Surfshark intègre le chiffrement post-quantique : découvrez les premiers détails sur cette évolution

Image d'illustration. Centre de données futuristeADN
Le service VPN Surfshark annonce la prise en charge du chiffrement post-quantique, une avancée visant à renforcer la sécurité face aux futurs ordinateurs quantiques. Voici les informations essentielles sur cette mise à jour technologique majeure.
Tl;dr
- Surfshark adopte le chiffrement post-quantique sur WireGuard.
- Déploiement progressif : Linux, Mac, Android d’abord, iOS et Windows suivront.
- Moins de 10 % des applications populaires intègrent déjà cette sécurité.
Le défi du chiffrement face à l’ère quantique
Les géants du secteur des VPN sont désormais à pied d’œuvre pour anticiper la révolution annoncée par les ordinateurs quantiques. L’arrivée de ces machines remet en question la robustesse des protocoles actuels de chiffrement, au point que certains experts parlent déjà du fameux « Q-Day », jour où nos protections numériques pourraient voler en éclats. Si la date de cette bascule reste incertaine, les initiatives se multiplient pour prendre les devants.
Surfshark accélère sur le post-quantique
Dans ce contexte, Surfshark a décidé d’agir sans tarder en intégrant le chiffrement post-quantique (PQE) à ses applications. Cette évolution concerne d’abord les versions Linux, Mac et Android, tandis que les plateformes iOS et Windows bénéficieront bientôt de cette mise à niveau. Le protocole choisi, WireGuard, n’offrant pas nativement cette sécurité renforcée, l’équipe technique a dû ajouter un mécanisme via une clé pré-partagée (PSK), rendant ainsi la connexion bien plus résiliente face aux menaces futures.
L’industrie s’organise, mais avance prudemment
Donatas Budvytis, directeur technique chez Surfshark, tempère néanmoins l’urgence : si la puissance quantique est encore réservée à quelques laboratoires spécialisés, elle pourrait assez vite rendre caduques nos protections actuelles. Ce sentiment est partagé chez les concurrents : ExpressVPN, qui a récemment publié un livre blanc sur sa propre adaptation du PQE avec WireGuard, ou encore NordVPN, qui étend progressivement sa compatibilité PQE à l’ensemble de ses applications via son protocole NordLynx.

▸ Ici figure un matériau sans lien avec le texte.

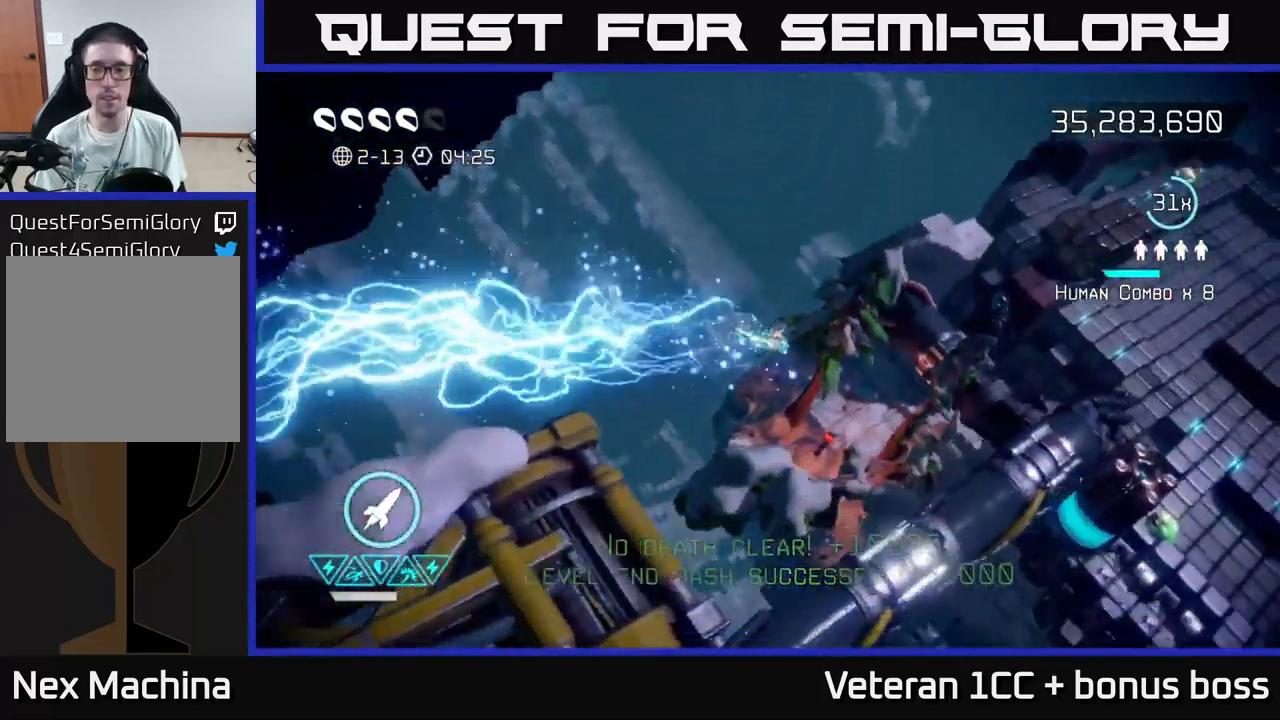
{"buttons": [], "left_stick": "center", "right_stick": "center", "events": []}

Voici ce qu’il ressort des grandes tendances parmi les acteurs majeurs :
- Mullvad, Windscribe, mais aussi ExpressVPN ont déjà sauté le pas du PQE.

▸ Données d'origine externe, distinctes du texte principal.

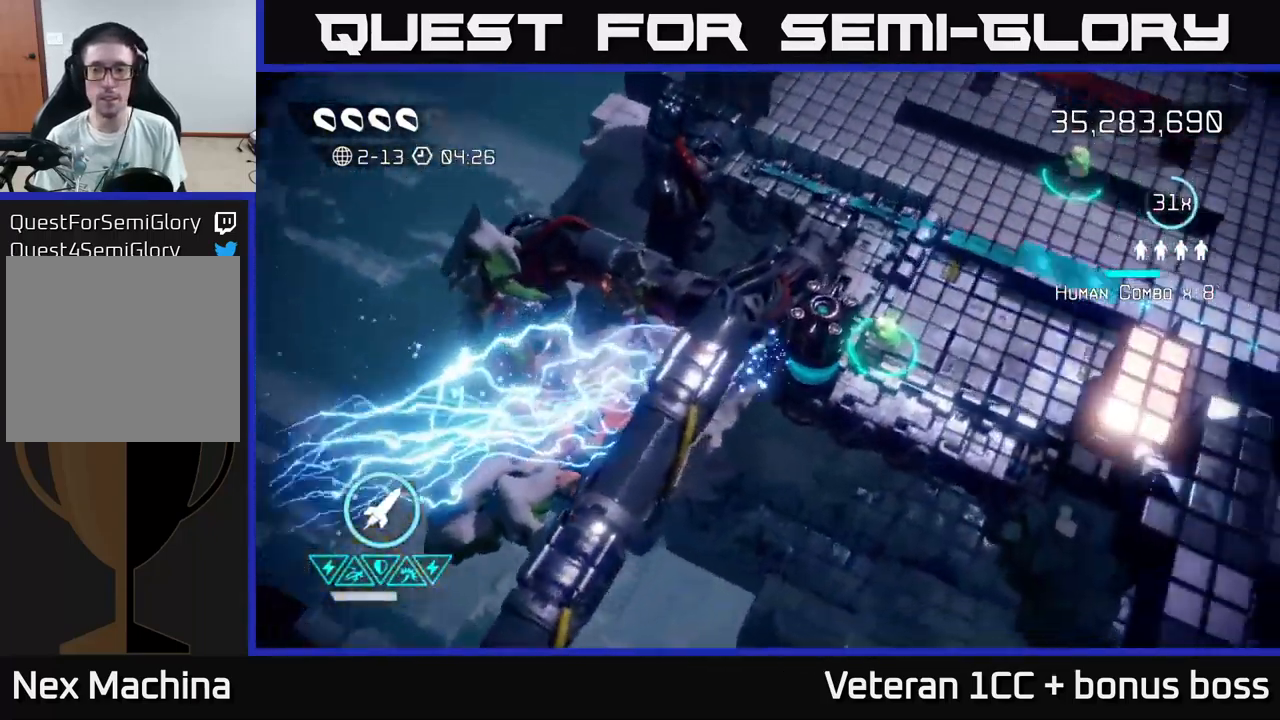
{"buttons": [], "left_stick": "center", "right_stick": "down-left", "events": [[66, "left_stick", "right"], [116, "left_stick", "up-right"], [183, "right_stick", "down-left"], [466, "left_stick", "center"]]}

- Proton VPN, Private Internet Access ou CyberGhost restent pour l’instant en retrait.
- Côté applications populaires : seulement 8 % affichent un chiffrement post-quantique effectif ; aucune banque ne s’y est mise à ce jour.
Alerte sur la confidentialité future des données
Ce manque d’anticipation interpelle alors que certains redoutent la stratégie dite du « récolter maintenant, déchiffrer plus tard » : voler aujourd’hui des données chiffrées pour les exploiter dès que le matériel quantique sera disponible. Pour le responsable technique de Surfshark : « Sensibiliser entreprises et institutions devient crucial si on veut préserver la confidentialité demain. »
Alors que plus de la moitié des apps analysées ne prévoient toujours aucune mesure adaptée, la course au post-quantique ne fait sans doute que commencer.